At a time when adolescent anxiety is on the rise and attention spans are a challenge, high school students will take a modified version of the SAT on Saturday that is partly aimed at reducing stress, according to the College Board, which administers the test.
The exam time is now 2 hours and 14 minutes instead of 3 hours, giving students more time to complete each question. Reading time will be significantly reduced and candidates will be able to use an online graphing calculator throughout the mathematics section of the exam.
And after 98 years of students writing their answers on paper, the SAT is going completely digital for the distance learning generation.
The College Board said pilot testing showed the exam was as rigorous as a paper test, but less intimidating for students. Students with ADHD and dyslexia, as well as students learning English, also report being able to “stay focused” on digital tests compared to previous formats, said Jasree, director of communications for the College Board.・Mr. Carayol said.
Administering the test digitally would also reduce the chance of cheating, the College Board said, since few students take the exact same exam. In both reading and mathematics, candidates who perform well early in the exam will be exposed to more difficult questions as the exam progresses. (The College Board states that scores are accurate regardless of question difficulty.)

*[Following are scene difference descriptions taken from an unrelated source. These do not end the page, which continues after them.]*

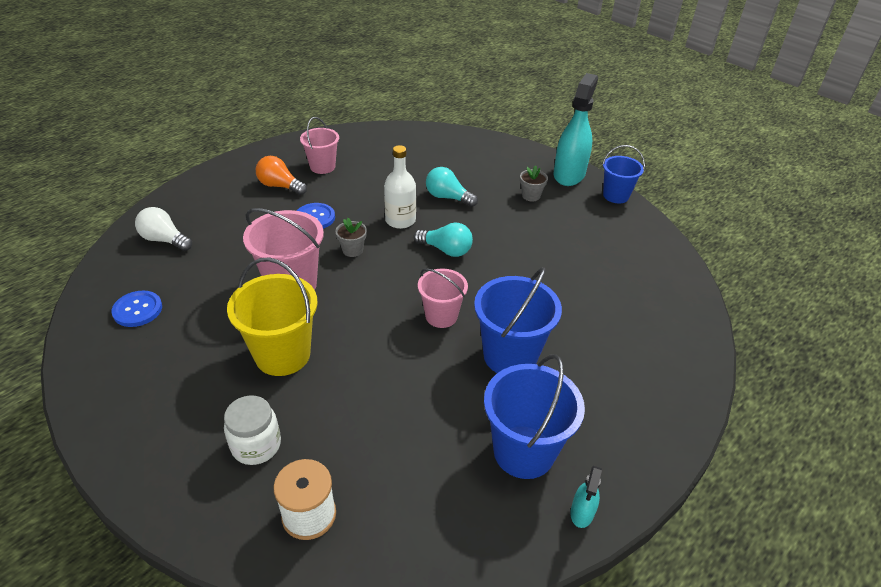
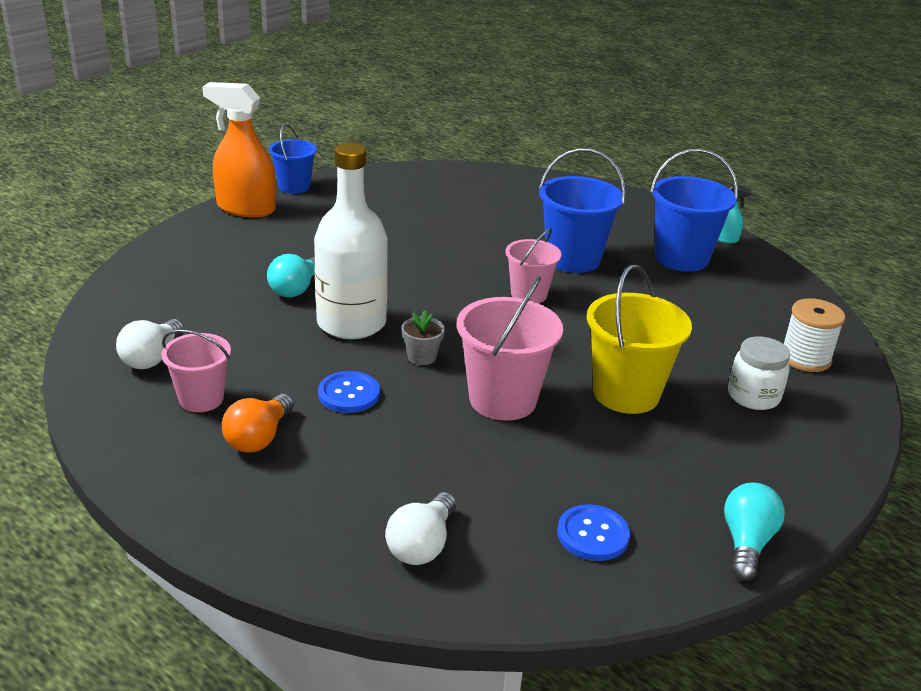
camera: 95 degrees left, 10 degrees down
white bottle [384,145,416,229] -> white bottle [314,143,388,339], size x1.61
turquoise light bulb [413,223,473,257] -> turquoise light bulb moved to [724,483,785,581]
grey flower pot [520,165,548,201] -> none
turquoise spray bottle [554,73,598,186] -> orange spray bottle [202,82,276,218]
none -> white light bulb [116,319,185,369]

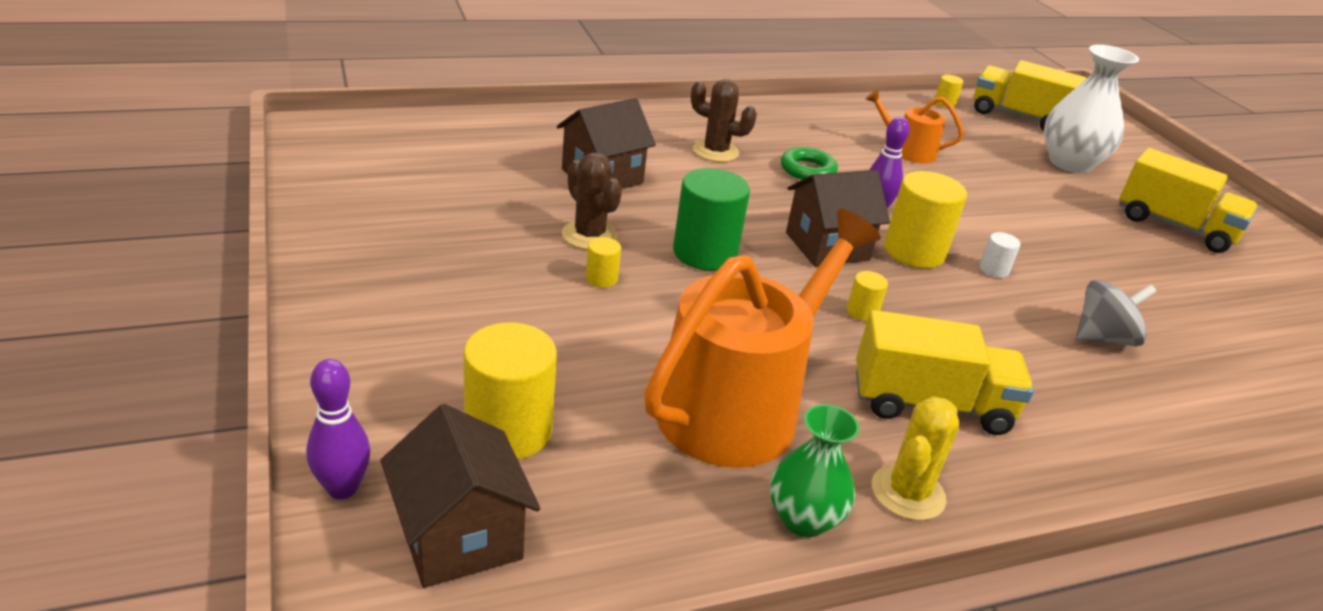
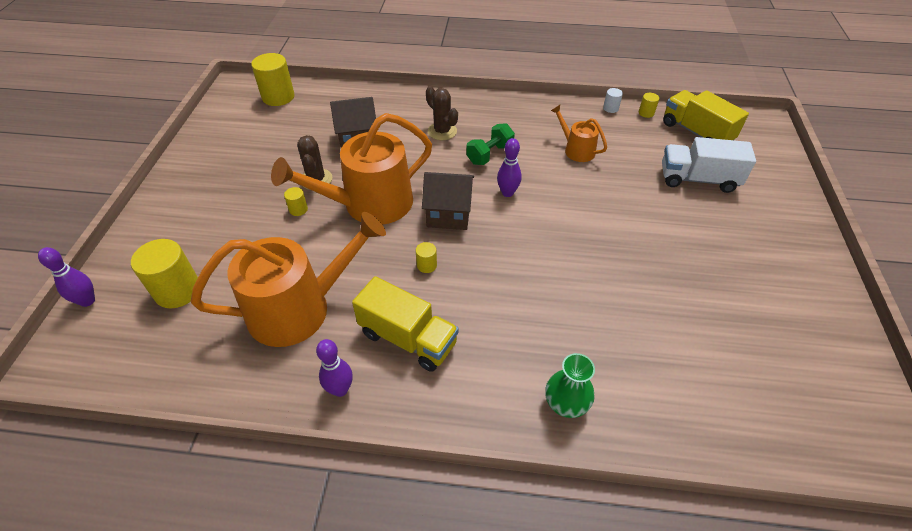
camera: 30 degrees right, 15 degrees up
brown house [380,404,540,588] -> none
green cylinder [673,168,750,271] -> orange watering can [271,113,432,225]
green vase [770,404,860,537] -> green vase moved to [545,353,595,418]
green ring [781,147,838,180] -> green dumbbell [466,123,515,165]
yellow cactus [872,396,959,521] -> purple bowling pin [316,339,353,397]
yellow cylinder [884,171,967,268] -> yellow cylinder moved to [251,53,295,106]
white cylinder [980,232,1020,278] -> white cylinder moved to [603,88,623,113]
white vase [1044,45,1139,173] -> white truck [662,137,756,193]
grey spinning top [1076,280,1157,346] -> none
yellow truck [1119,148,1258,253] -> none

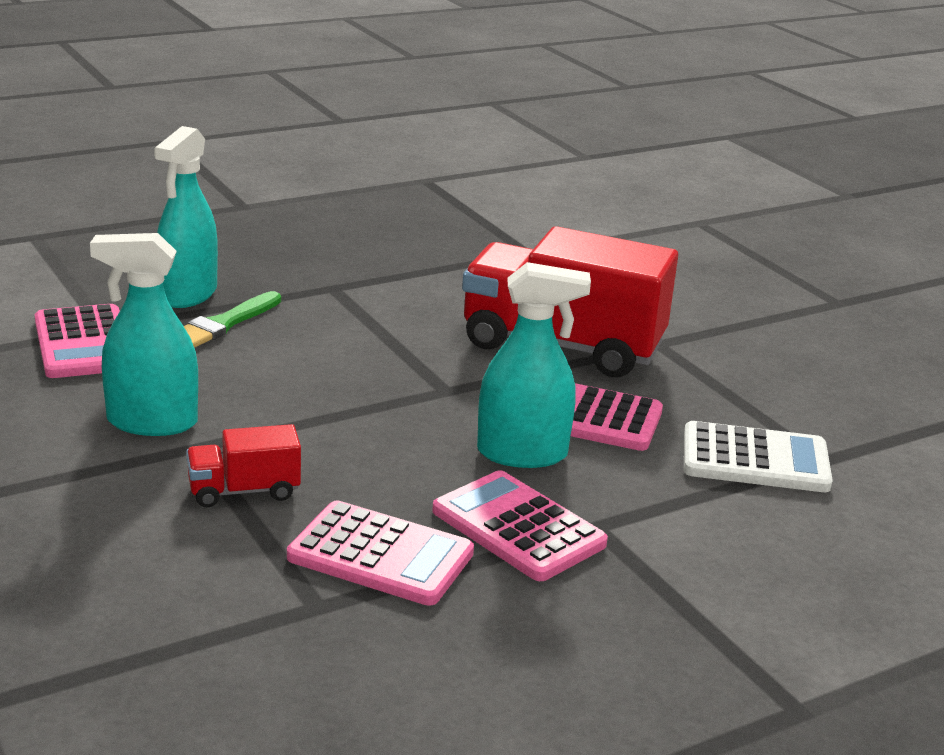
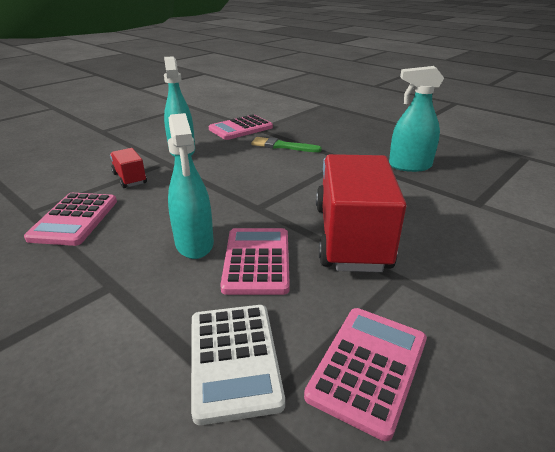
camera: 75 degrees right, 5 degrees up
turquoise spray bottle [154,126,218,308] -> turquoise spray bottle moved to [389,66,444,172]
pink calculator [432,470,608,581] -> pink calculator moved to [304,308,427,441]

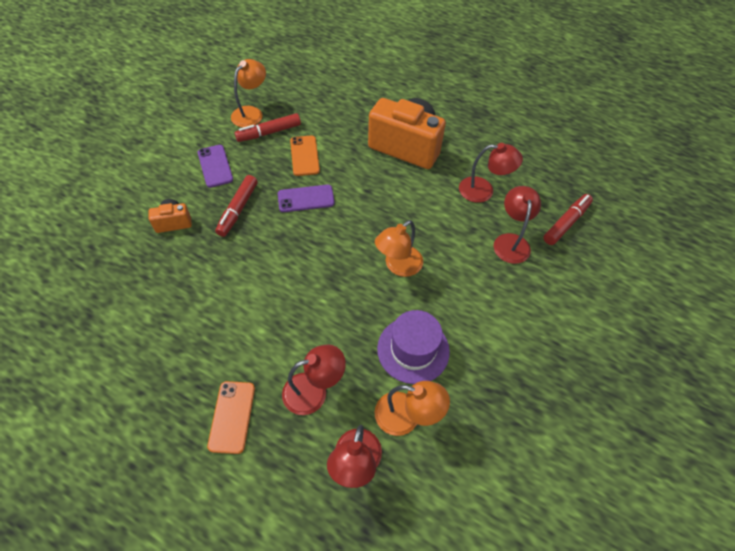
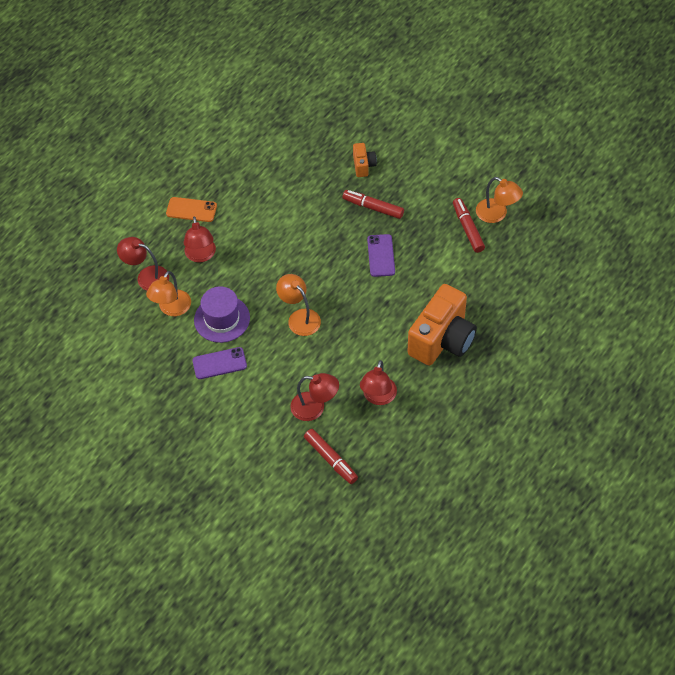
camera: 100 degrees right, 0 degrees up
purple phone [198,145,233,188] -> purple phone moved to [192,347,247,379]
orange phone [290,136,320,176] -> none

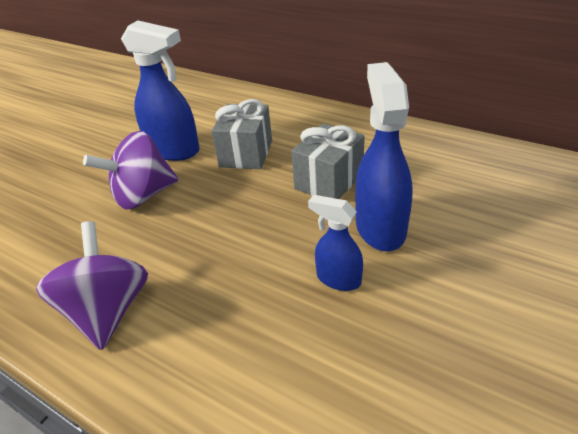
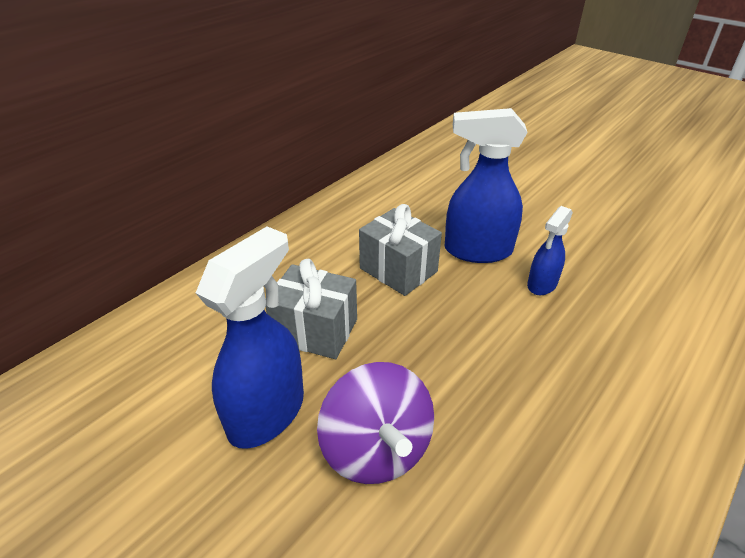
camera: 85 degrees left, 0 degrees up
purple spinning top [36,221,148,350] -> none

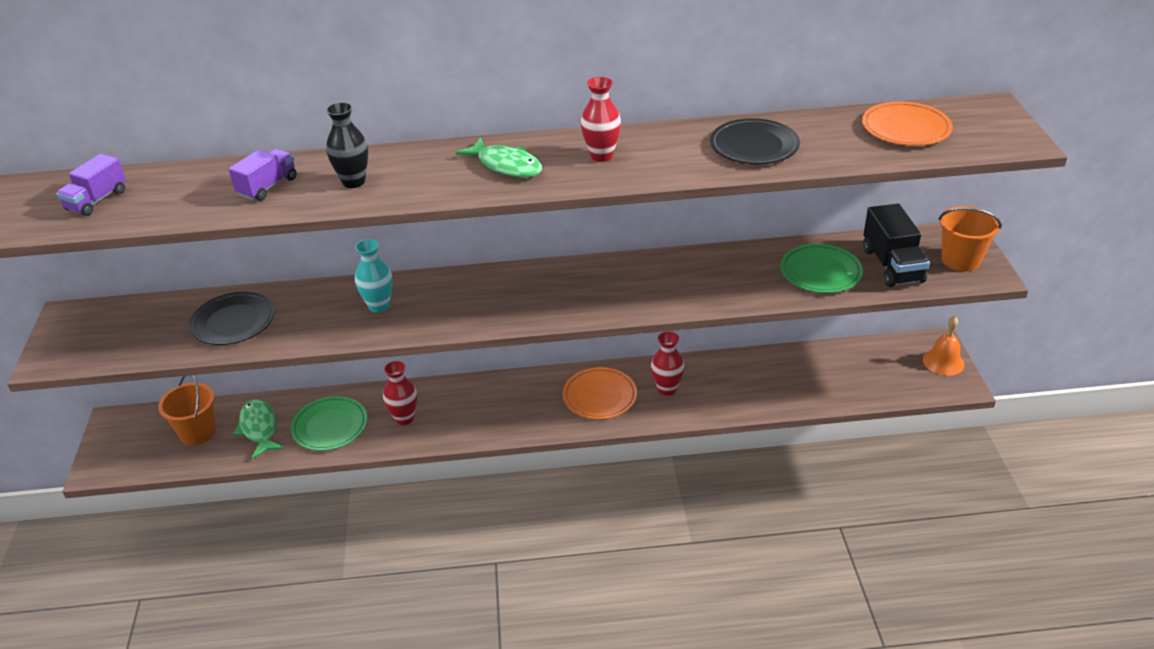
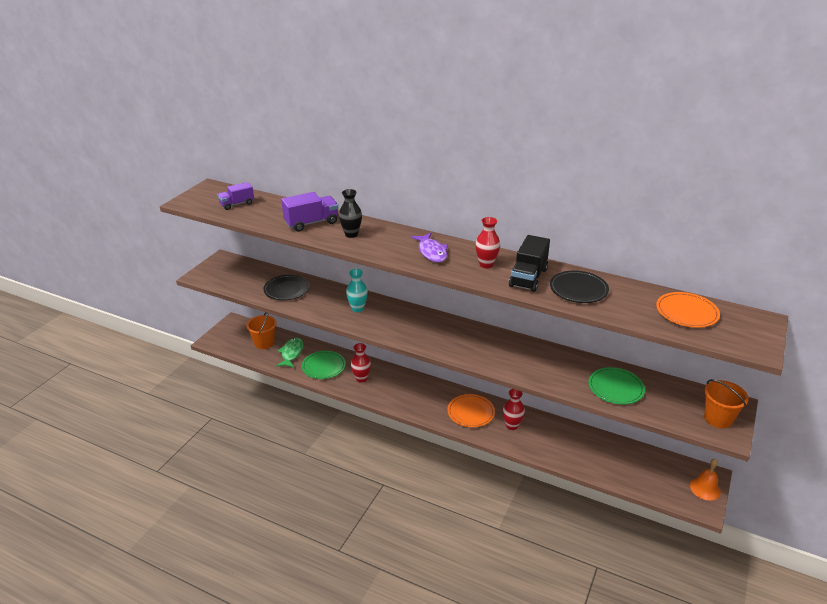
camera: 30 degrees right, 5 degrees down
purple truck [229,149,297,201] -> purple truck [281,192,338,232], size x1.50
green fish [456,137,542,178] -> purple fish [411,233,448,262]
black truck [863,204,930,287] -> black truck moved to [509,235,550,292]

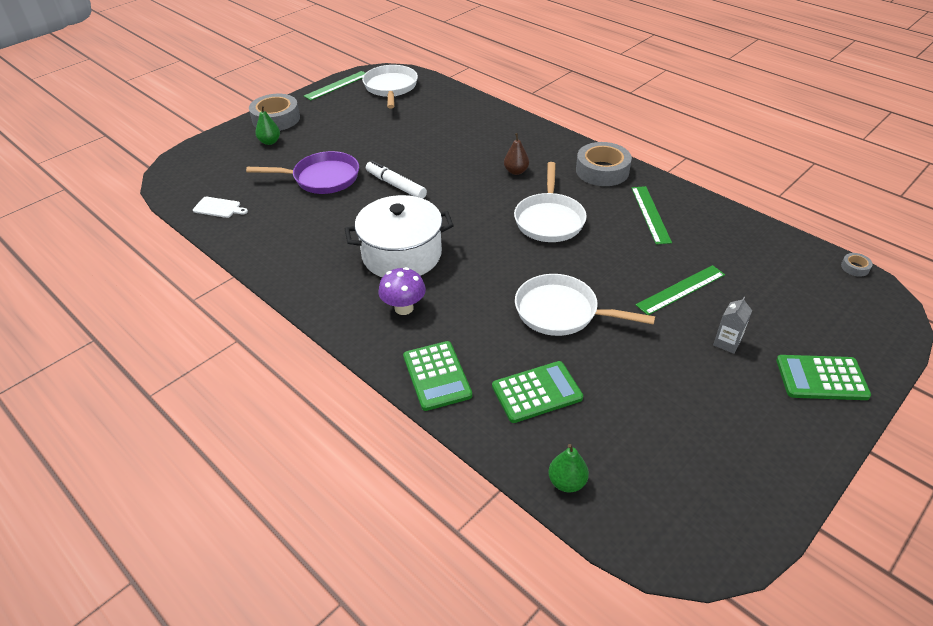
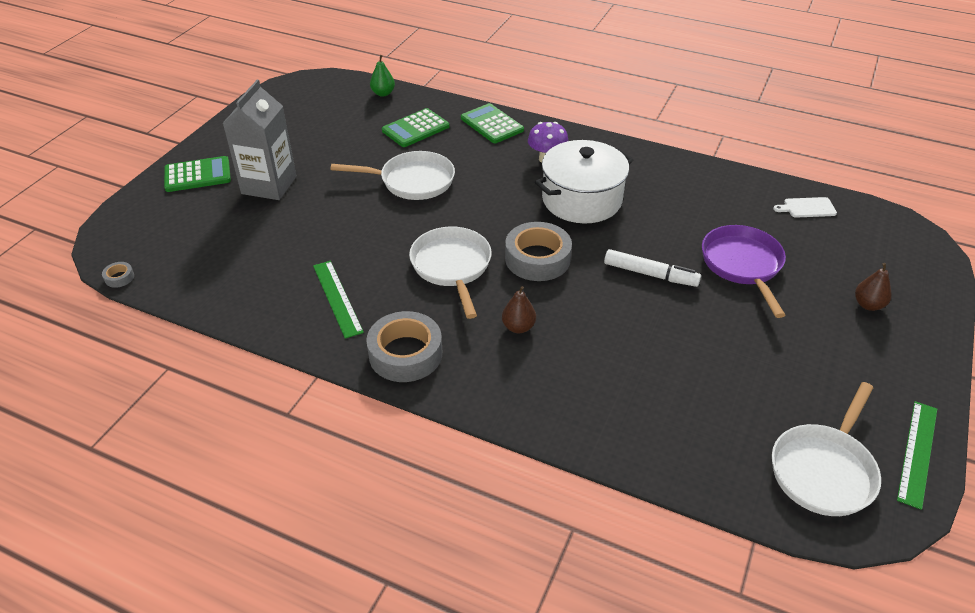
camera: 160 degrees right, 0 degrees up
purple pan [246,151,359,194] -> purple pan turned 105 degrees clockwise [702,225,786,318]
grey tape [249,94,300,131] -> grey tape moved to [505,222,572,281]
green pear [255,106,280,145] -> brown pear [855,263,892,311]
white pan [362,65,418,109] -> white pan turned 60 degrees clockwise [772,382,881,516]
green ruler [636,265,725,315] -> none
grey carton [713,297,752,354] -> grey carton [223,80,296,200], size x2.25

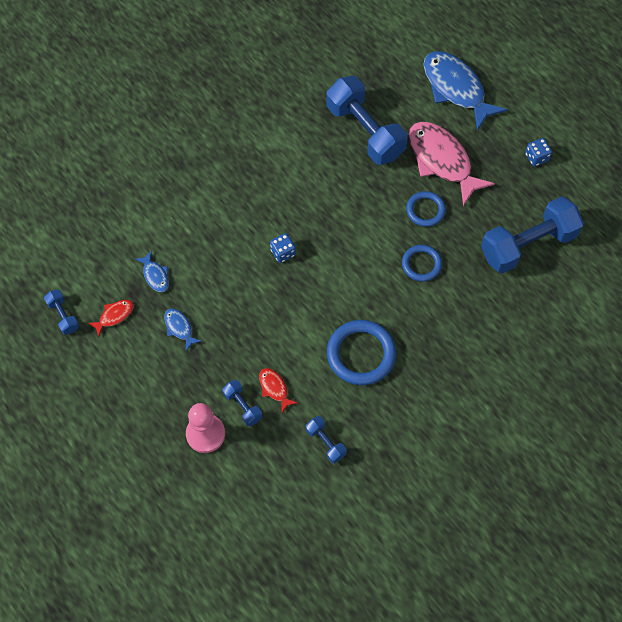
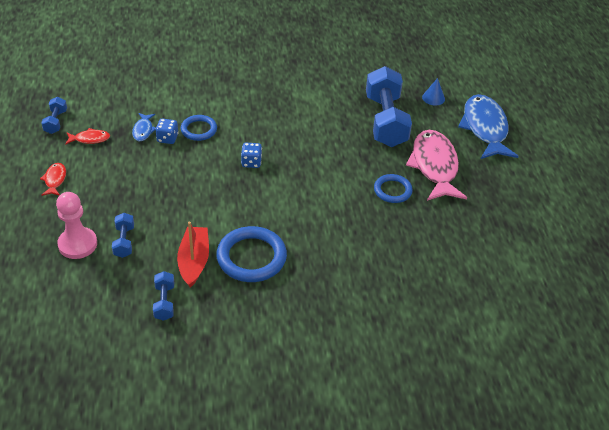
camera: 30 degrees right, 20 degrees down
blue fish [164,308,202,351] -> none
red fish [259,368,297,412] -> red fish moved to [40,163,66,196]
blue ring [402,245,442,282] -> blue ring moved to [181,115,217,141]
blue dumbbell [481,197,584,273] -> none
blue dice [525,138,552,166] -> blue dice moved to [155,119,179,144]
none -> red boat [177,222,209,288]
none -> blue cone [422,78,445,106]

However, there are critics. The switch to short reading passages is not widely welcomed among English teachers. Many believe that students need to develop higher reading comprehension skills in the face of constant distraction from technology.
The latest overhaul of the exam comes at a difficult time for the standardized testing industry, where most universities have eliminated exam requirements.
The number of college applicants submitting SAT or ACT scores plummeted from 76 percent in the 2019-2020 admissions cycle to 45 percent this year, according to Common App data.
While Yale, Dartmouth, and Brown universities recently made waves by reinstating standardized testing requirements, saying scores are the best predictor of academic success, most far less selective universities is unlikely to follow suit, said Mary L. Churchill. Associate Dean of the Wheelock College of Education and Human Development at Boston University.
The average acceptance rate for four-year colleges is 73%, and most colleges do not face the challenge of having to finely differentiate a vast population of talented students. In fact, many admissions officers are using test-optional policies to encourage more applications, as some smaller colleges are facing enrollment shortages and are on the verge of closing. Dr. Churchill said:
Amid this changing landscape, the College Board has successfully promoted the SAT to state policymakers as an essential part of the high school experience, and 16 states now offer students the opportunity to consider the SAT as an integral part of their later life plans. Rather than requiring or encouraging students to take an exam during class. high school.
A total of 1.9 million students in the high school class of 2023 took the SAT, and two-thirds of them took the test for free during class. The class of 2019 had 2.2 million test takers.
Students take the exam on an app called Bluebook. In a way, I'm trying to recreate the experience of working with paper. There are tools to highlight, annotate, and cross out multiple choice answers that students think are incorrect.
Candidates no longer have to read long passages or go back and forth between pages of accompanying questions. Instead, they work on a much shorter series of sentences (some just her one paragraph), each associated with her one question.
Yoon S. Choi, CEO of CollegeSpring, a nonprofit that provides in-school test prep for low-income students, said the new format is a boon for many, especially English learners.
But others, including some educators serving the same student population, expressed skepticism about the College Board's revisions.
“It seems like maybe they're trying to cater to this generation that reads a lot on the Internet and travels a lot,” said Ariel Sachs, a New York City public school English teacher and author. The content of the book argues for the importance of assigning full-length novels. “But I don't think that's setting high expectations for what students should be doing as high school seniors, and I don't think it's setting effective expectations.”
Ms. Carayol of the College Board acknowledged that reading comprehension is important, but said the essay SAT was also not a good test of that skill.
“Long test passages cause students to search the text quickly for answers instead of reading carefully,” she wrote in an email. “By shortening sentences like this, there are huge benefits for students. If a sentence makes her feel uncomfortable or confused, she doesn't have to string eight to 11 questions together with each sentence. You can skip back.”
At North Houston Early College High School, Adair Rivera, a 17-year-old senior, takes the SAT in the School Day Program. He wants to be the first member of his immediate family to attend college and study computer science.
Mr. Adair said he received higher scores on digital practice tests than when he took the paper SAT. He hopes to attend either MIT or Yale, which require test scores, or the University of Pennsylvania, which does not require test scores.
“This is a game changer,” he said of the shorter reading passages and shorter exam times. “Students don’t get tired as quickly.”